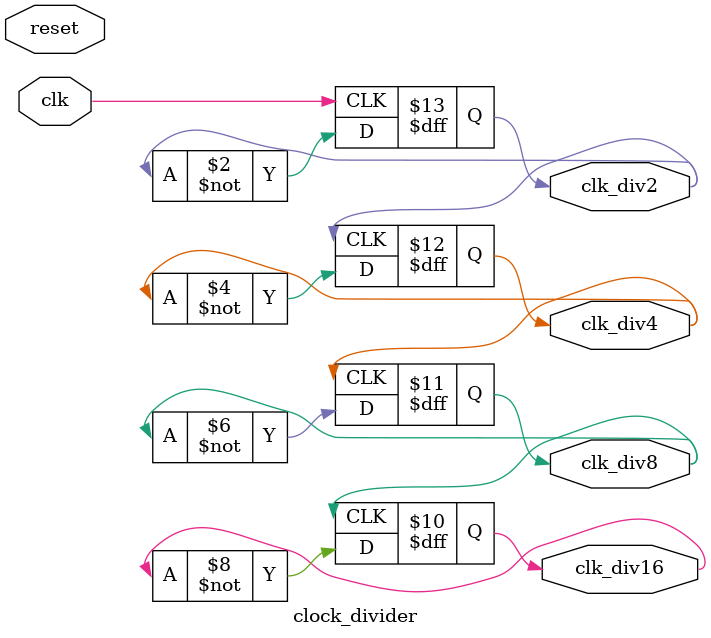
<source format=v>
module clock_divider(
    input  clk,
    input reset,
    //using reg because we want to make non blocking assignments
    output reg clk_div2,
    output reg clk_div4,
    output reg clk_div8,
    output reg clk_div16
);

initial begin
    clk_div2 = 0;
    clk_div4 = 0;
    clk_div8 = 0;
    clk_div16 = 0;
end
always @(posedge clk)
    clk_div2 <= ~clk_div2;


always @(posedge clk_div2)
    clk_div4 <= ~clk_div4;

always @(posedge clk_div4)
    clk_div8 <= ~clk_div8;


always @(posedge clk_div8)
    clk_div16 <= ~clk_div16;


endmodule

</source>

======

Write the records out in full, word for word; leave every picture behind.

- _Answer section_
<source format=v>
module clock_divider(
    input  clk,
    input reset,
    //using reg because we want to make non blocking assignments
    output reg clk_div2,
    output reg clk_div4,
    output reg clk_div8,
    output reg clk_div16
);

initial begin
    clk_div2 = 0;
    clk_div4 = 0;
    clk_div8 = 0;
    clk_div16 = 0;
end
always @(posedge clk)
    clk_div2 <= ~clk_div2;


always @(posedge clk_div2)
    clk_div4 <= ~clk_div4;

always @(posedge clk_div4)
    clk_div8 <= ~clk_div8;


always @(posedge clk_div8)
    clk_div16 <= ~clk_div16;


endmodule

</source>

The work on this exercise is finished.